Despite only 49 aircraft being built, there were quite a number of RAF Beverley units. No. 47 Squadron at RAF Abingdon received the first examples, followed by 53 Sqn (who later merged with No. 47). No. 30 Sqn formed at RAF Dishforth in Yorkshire, before being dispatched to RAF Eastleigh in Kenya, then on to RAF Muharraq in Bahrain. Thus was the pattern of overseas service for this capable giant set. British armed forces across the Middle East and Far East benefitted from regular delivery of stores and personnel to the remotest of areas. No. 48 Sqn was partially equipped with Beverleys, and was based at Changi, the famous RAF airfield in Singapore, where the HQ of the RAF Far East Air Force was located, and No. 84 Sqn was at RAF Khormaksar, Aden from 1958 to 1967. Serving the training needs of the Beverley Force was No. 242 Operational Conversion Unit.

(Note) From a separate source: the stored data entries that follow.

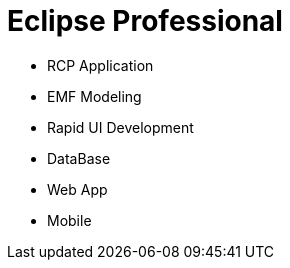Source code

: = Eclipse Professional

* RCP Application
* EMF Modeling
* Rapid UI Development
* DataBase
* Web App
* Mobile
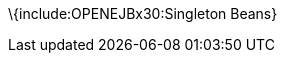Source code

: :index-group: Unrevised
:jbake-date: 2018-12-05
:jbake-type: page
:jbake-status: published
:jbake-title: Singleton EJB

\{include:OPENEJBx30:Singleton Beans}
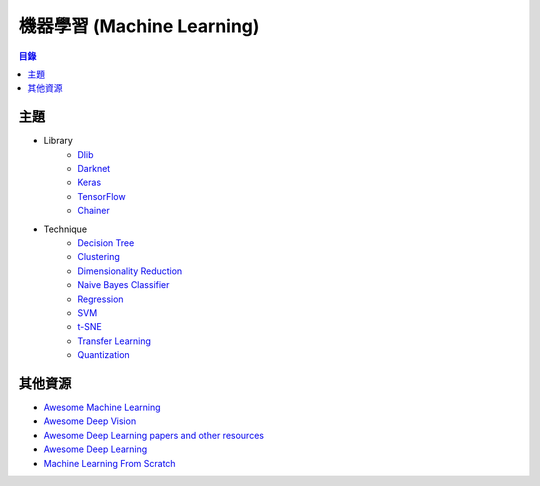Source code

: ========================================
機器學習 (Machine Learning)
========================================


.. contents:: 目錄


主題
========================================

* Library
    - `Dlib <library/dlib.rst>`_
    - `Darknet <library/darknet.rst>`_
    - `Keras <library/keras.rst>`_
    - `TensorFlow <library/tensorflow.rst>`_
    - `Chainer <library/chainer.rst>`_

* Technique
    - `Decision Tree <decision-tree.rst>`_
    - `Clustering <clustering.rst>`_
    - `Dimensionality Reduction <dimensionality-reduction.rst>`_
    - `Naive Bayes Classifier <naive-bayes-classifier.rst>`_
    - `Regression <regression.rst>`_
    - `SVM <svm.rst>`_
    - `t-SNE <t-SNE.rst>`_
    - `Transfer Learning <deep-learning/transfer-learning.rst>`_
    - `Quantization <deep-learning/quantization.rst>`_



其他資源
========================================

* `Awesome Machine Learning <https://github.com/josephmisiti/awesome-machine-learning>`_
* `Awesome Deep Vision <https://github.com/kjw0612/awesome-deep-vision>`_
* `Awesome Deep Learning papers and other resources <https://github.com/endymecy/awesome-deeplearning-resources>`_
* `Awesome Deep Learning <https://github.com/ChristosChristofidis/awesome-deep-learning>`_
* `Machine Learning From Scratch <https://github.com/eriklindernoren/ML-From-Scratch>`_
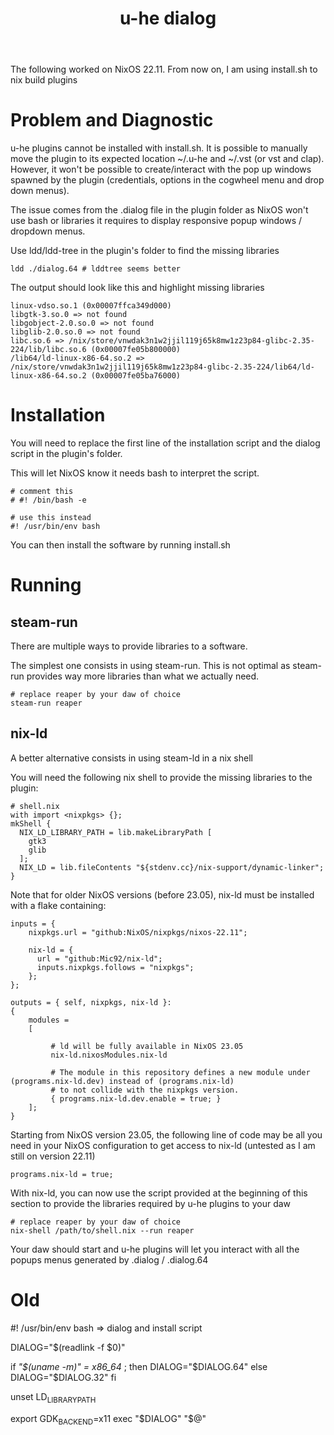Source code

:#+title: u-he dialog

The following worked on NixOS 22.11. From now on, I am using install.sh to nix build plugins

* Problem and Diagnostic

u-he plugins cannot be installed with install.sh. It is possible to manually move the plugin to its expected location ~/.u-he and ~/.vst (or vst and clap). However, it won't be possible to create/interact with the pop up windows spawned by the plugin (credentials, options in the cogwheel menu and drop down menus).

The issue comes from the .dialog file in the plugin folder as NixOS won't use bash or libraries it requires to display responsive popup windows / dropdown menus.

Use ldd/ldd-tree in the plugin's folder to find the missing libraries

#+begin_src shell
ldd ./dialog.64 # lddtree seems better
#+end_src

The output should look like this and highlight missing libraries

#+begin_src
linux-vdso.so.1 (0x00007ffca349d000)
libgtk-3.so.0 => not found
libgobject-2.0.so.0 => not found
libglib-2.0.so.0 => not found
libc.so.6 => /nix/store/vnwdak3n1w2jjil119j65k8mw1z23p84-glibc-2.35-224/lib/libc.so.6 (0x00007fe05b800000)
/lib64/ld-linux-x86-64.so.2 => /nix/store/vnwdak3n1w2jjil119j65k8mw1z23p84-glibc-2.35-224/lib64/ld-linux-x86-64.so.2 (0x00007fe05ba76000)
#+end_src

* Installation

You will need to replace the first line of the installation script and the dialog script in the plugin's folder.

This will let NixOS know it needs bash to interpret the script.

#+begin_src
# comment this
# #! /bin/bash -e

# use this instead
#! /usr/bin/env bash
#+end_src

You can then install the software by running install.sh

* Running
** steam-run

There are multiple ways to provide libraries to a software.

The simplest one consists in using steam-run. This is not optimal as steam-run provides way more libraries than what we actually need.

#+begin_src
# replace reaper by your daw of choice
steam-run reaper
#+end_src

** nix-ld

A better alternative consists in using steam-ld in a nix shell

You will need the following nix shell to provide the missing libraries to the plugin:

#+begin_src
# shell.nix
with import <nixpkgs> {};
mkShell {
  NIX_LD_LIBRARY_PATH = lib.makeLibraryPath [
    gtk3
    glib
  ];
  NIX_LD = lib.fileContents "${stdenv.cc}/nix-support/dynamic-linker";
}
#+end_src

Note that for older NixOS versions (before 23.05), nix-ld must be installed with a flake containing:

#+begin_src
inputs = {
    nixpkgs.url = "github:NixOS/nixpkgs/nixos-22.11";

    nix-ld = {
      url = "github:Mic92/nix-ld";
      inputs.nixpkgs.follows = "nixpkgs";
    };
};
  
outputs = { self, nixpkgs, nix-ld }:
{
    modules =
    [    
              
         # ld will be fully available in NixOS 23.05
         nix-ld.nixosModules.nix-ld

         # The module in this repository defines a new module under (programs.nix-ld.dev) instead of (programs.nix-ld) 
         # to not collide with the nixpkgs version.
         { programs.nix-ld.dev.enable = true; }
    ];
}
#+end_src

Starting from NixOS version 23.05, the following line of code may be all you need in your NixOS configuration to get access to nix-ld (untested as I am still on version 22.11)

#+begin_src
programs.nix-ld = true;
#+end_src


With nix-ld, you can now use the script provided at the beginning of this section to provide the libraries required by u-he plugins to your daw

#+begin_src
# replace reaper by your daw of choice
nix-shell /path/to/shell.nix --run reaper
#+end_src

Your daw should start and u-he plugins will let you interact with all the popups menus generated by .dialog / .dialog.64

* Old

#! /usr/bin/env bash  => dialog and install script

DIALOG="$(readlink -f $0)"

if [[ "$(uname -m)" = x86_64 ]]; then
  DIALOG="$DIALOG.64"
else
  DIALOG="$DIALOG.32"
fi

unset LD_LIBRARY_PATH

export GDK_BACKEND=x11
exec "$DIALOG" "$@"

# exec 'nix-shell --run "$DIALOG" "$@"'
# exec 'nix-shell -i bash "$DIALOG" "$@"'

# steam-run "$DIALOG" "$@" # this works but is a dirty fix

# OPTIONS:
# + steam-run: works but dirty
# + nix-ld

# In Vanilla nix, we get the following errors.
# Try steam-run and (auto)patchelf to fix this mess
# libgtk-3.so.0 => not found
# libgobject-2.0.so.0 => not found
# libglib-2.0.so.0 => not found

The last RAF unit to use the Beverley was No. 34 Squadron at RAF Seletar, also in Singapore, which flew them until 1967. No. 34 was active all across the region, even making flood relief flights to South Vietnam in October, 1960. The unit lost a Beverley, when an aircraft making a low-level flight over jungle terrain hit a ridge, and was lost with all onboard.
The very last service flight came in 1967, when No. 34 Sqn put up a ‘box of four’ over RAF Seletar and Singapore Island – that must have sounded rather like 16 Sea Furies flying in extremely close formation! The aircraft were parked at Seletar until 1968, when they were scrapped by having their tails unceremoniously hacked off.
Here she lies, the very last of the breed, parked in an obscure courner of the world – and with an uncertain future. Look well, for you will not see her like again.